# Exercise brief
An exact retyping of all lines below is the answer; pictures do not belong in it.

[Structured pose outputs]
^^^^
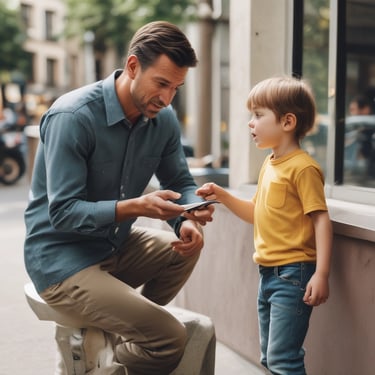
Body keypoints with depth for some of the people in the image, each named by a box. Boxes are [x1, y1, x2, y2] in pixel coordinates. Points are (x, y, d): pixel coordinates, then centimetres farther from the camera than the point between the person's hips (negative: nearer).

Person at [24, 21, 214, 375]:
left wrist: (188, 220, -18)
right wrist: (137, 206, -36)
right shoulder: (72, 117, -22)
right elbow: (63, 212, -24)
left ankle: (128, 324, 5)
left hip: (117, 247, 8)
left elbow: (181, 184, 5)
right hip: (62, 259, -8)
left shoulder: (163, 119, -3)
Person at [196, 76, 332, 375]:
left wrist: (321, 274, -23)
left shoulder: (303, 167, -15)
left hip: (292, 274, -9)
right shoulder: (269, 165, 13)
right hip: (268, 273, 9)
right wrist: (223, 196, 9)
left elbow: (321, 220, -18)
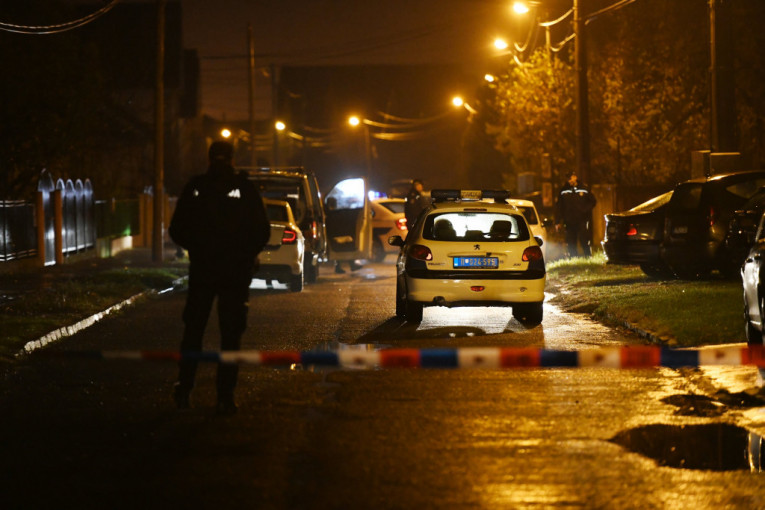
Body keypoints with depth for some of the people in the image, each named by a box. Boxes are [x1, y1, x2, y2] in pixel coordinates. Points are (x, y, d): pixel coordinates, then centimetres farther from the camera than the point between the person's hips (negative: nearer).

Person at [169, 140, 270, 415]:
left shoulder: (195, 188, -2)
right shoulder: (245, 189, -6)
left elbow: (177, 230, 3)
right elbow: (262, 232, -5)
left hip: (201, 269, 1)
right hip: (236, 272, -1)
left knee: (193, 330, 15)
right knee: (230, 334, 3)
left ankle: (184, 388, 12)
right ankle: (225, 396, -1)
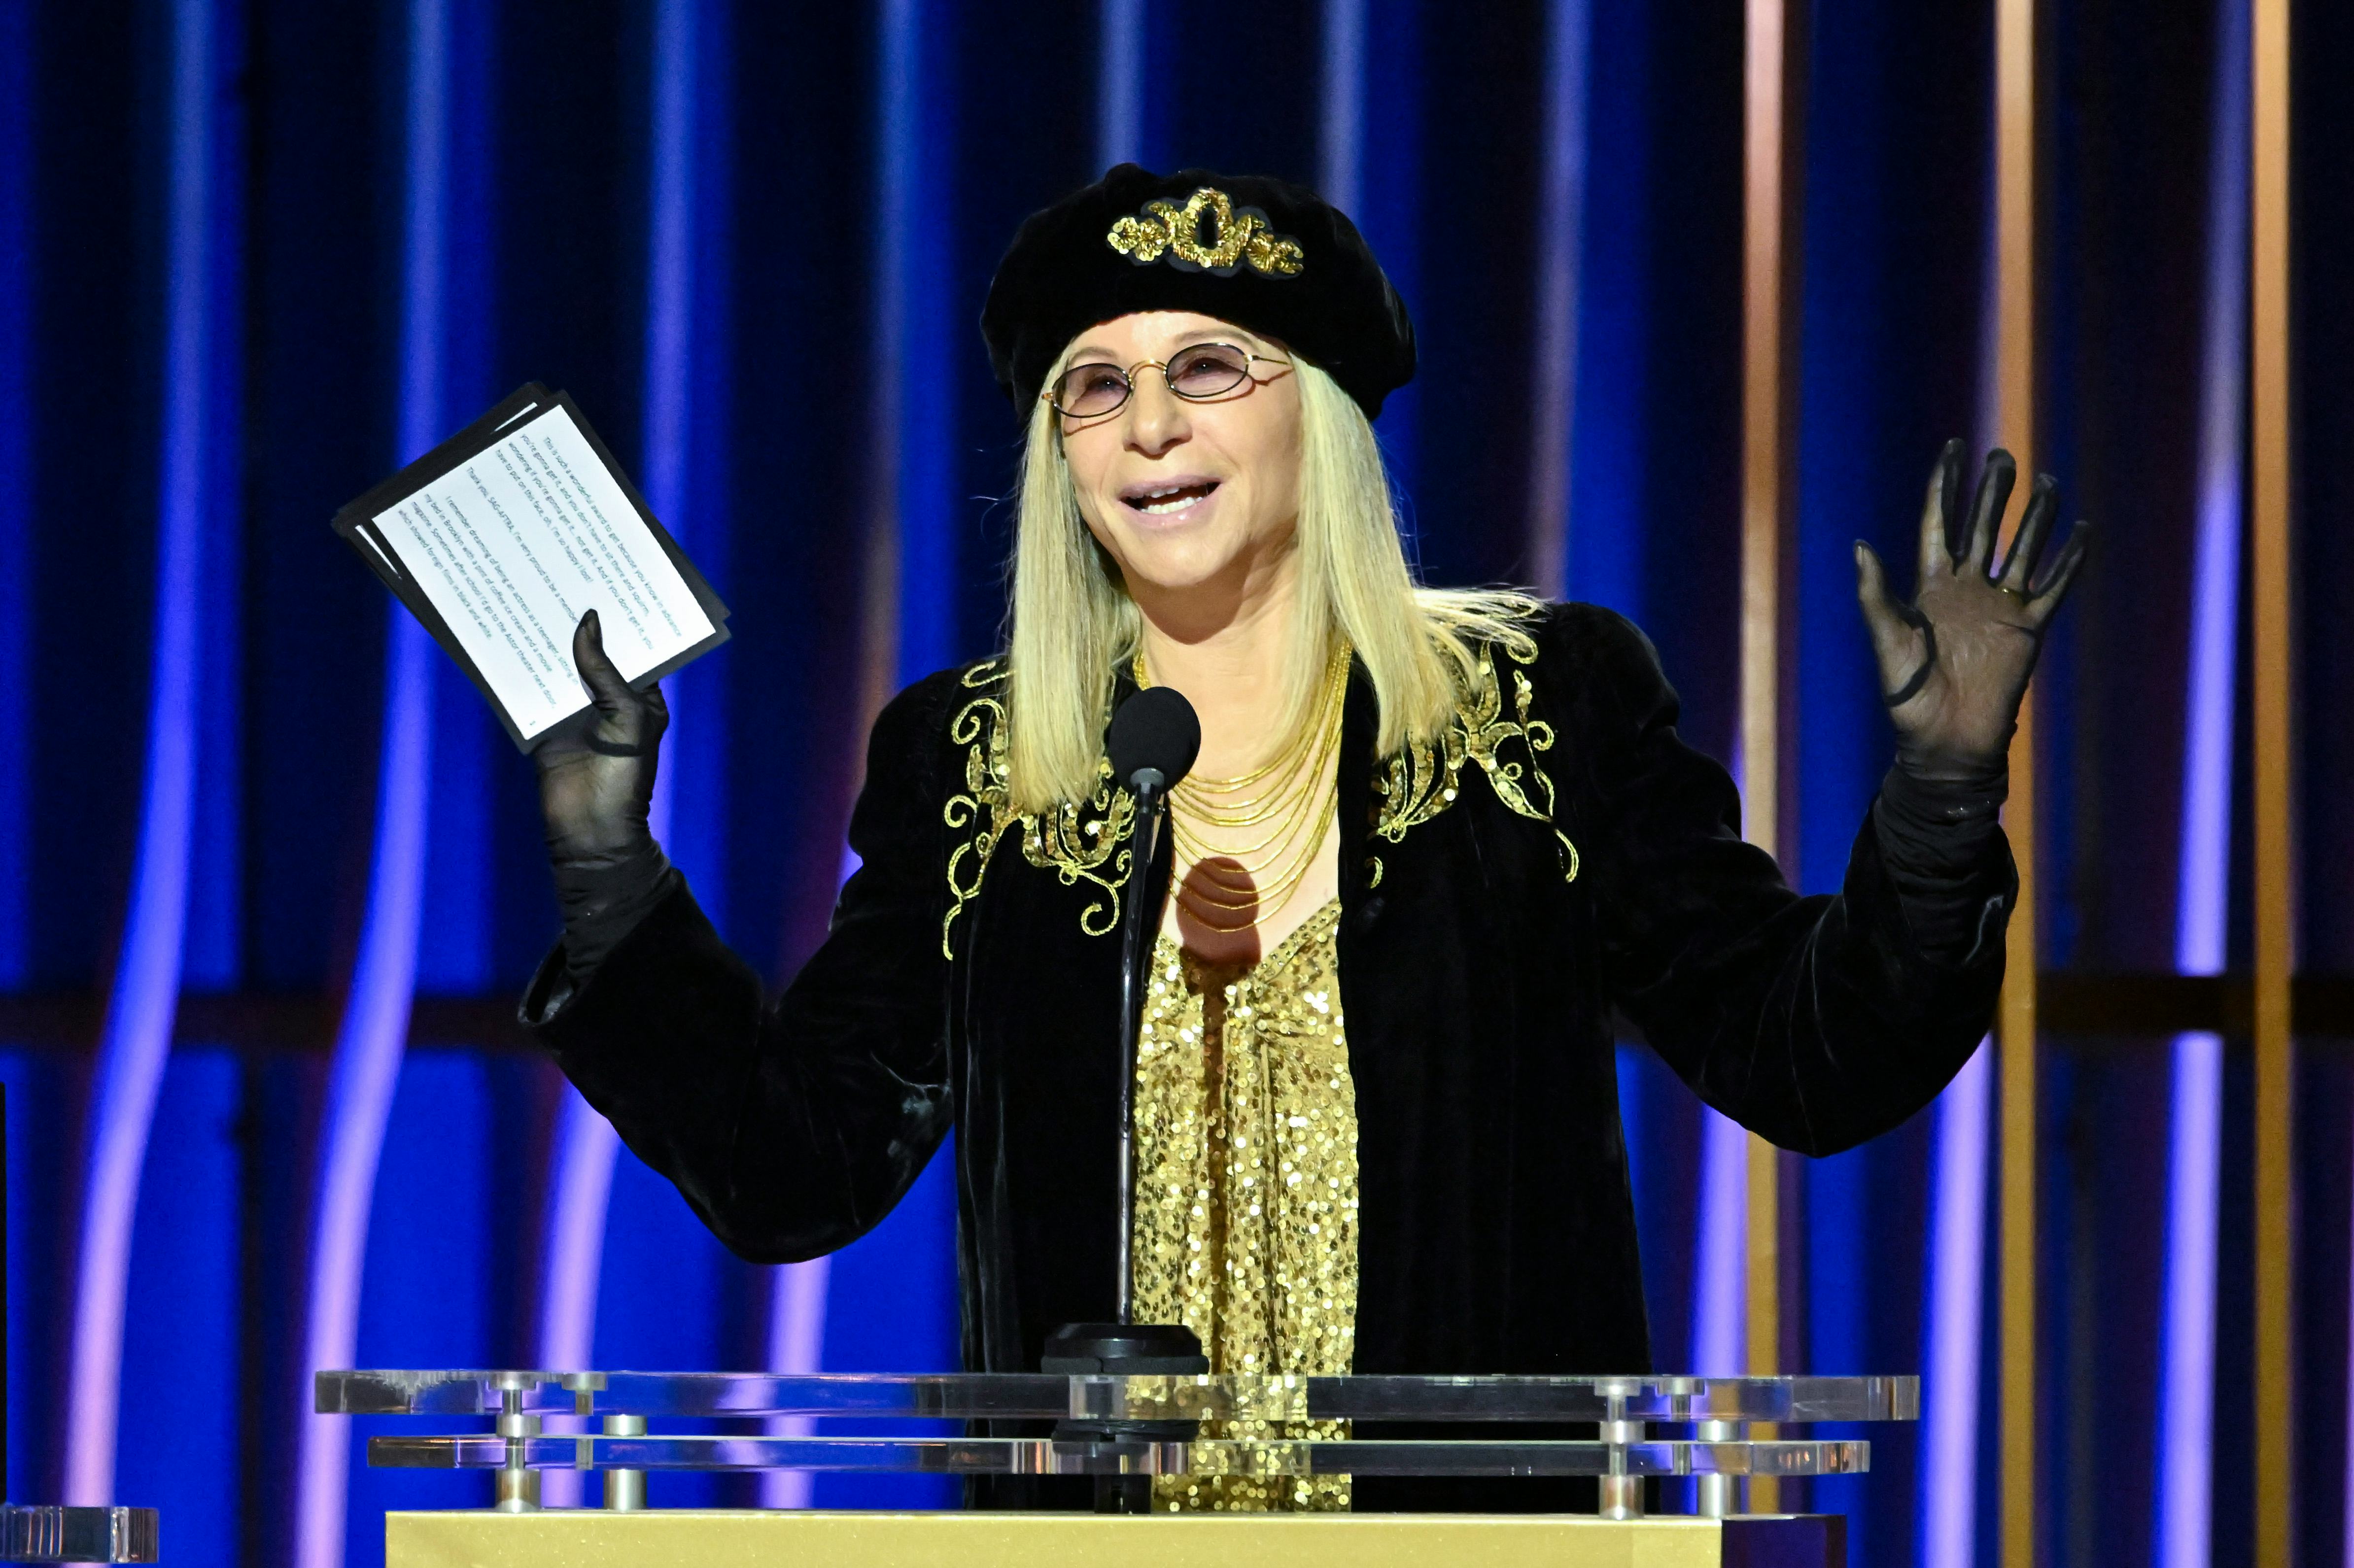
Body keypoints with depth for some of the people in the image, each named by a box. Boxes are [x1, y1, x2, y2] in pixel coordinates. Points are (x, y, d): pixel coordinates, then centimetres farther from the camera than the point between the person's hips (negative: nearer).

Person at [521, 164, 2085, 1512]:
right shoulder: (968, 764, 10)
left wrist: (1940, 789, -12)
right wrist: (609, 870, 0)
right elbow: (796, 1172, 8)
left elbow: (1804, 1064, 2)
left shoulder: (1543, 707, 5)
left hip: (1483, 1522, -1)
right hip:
^^^^
# Solution to the problem
Body keypoints with depth for some of the people in the image, each named by a box. Boxes are [x1, y1, x2, y2] in pixel coordinates. Points are (x, y, d): pixel coordinates, then centimetres farther from the camera than the point between the person's hips (negative: nearer).

Person at [24, 21, 214, 375]:
left wrist: (188, 220, -18)
right wrist: (137, 206, -36)
right shoulder: (72, 117, -22)
right elbow: (63, 212, -24)
left ankle: (128, 324, 5)
left hip: (117, 247, 8)
left elbow: (181, 184, 5)
right hip: (62, 259, -8)
left shoulder: (163, 119, -3)
Person at [196, 76, 332, 375]:
left wrist: (321, 274, -23)
left shoulder: (303, 167, -15)
left hip: (292, 274, -9)
right shoulder: (269, 165, 13)
right hip: (268, 273, 9)
right wrist: (223, 196, 9)
left elbow: (321, 220, -18)
Body keypoints with depth for some of the people in the image, each named by a box. Boxes are [x1, y1, x2, y2] in pixel coordinates. Points are (x, y, d): pixel coordinates, then centimetres farther from the camera than the point between the person's hips (negative: nearer).

Person at [169, 140, 270, 415]:
left shoulder: (195, 188, -2)
right shoulder: (245, 189, -6)
left elbow: (177, 230, 3)
right elbow: (262, 232, -5)
left hip: (201, 269, 1)
right hip: (236, 272, -1)
left knee: (193, 330, 15)
right knee: (230, 334, 3)
left ankle: (184, 388, 12)
right ankle: (225, 396, -1)
Body keypoints with depth for some of the people in the image, each named by a box. Boxes are [x1, y1, x2, y2] in pixel coordinates. Points are (x, y, d): pixel coordinates, then centimetres farther from the camera than the point between the person's hips (negative: nearer).

Person at [521, 164, 2085, 1512]:
right shoulder: (968, 764, 10)
left wrist: (1940, 789, -12)
right wrist: (609, 870, 0)
right elbow: (796, 1172, 8)
left elbow: (1804, 1064, 2)
left shoulder: (1543, 707, 5)
left hip: (1483, 1522, -1)
right hip:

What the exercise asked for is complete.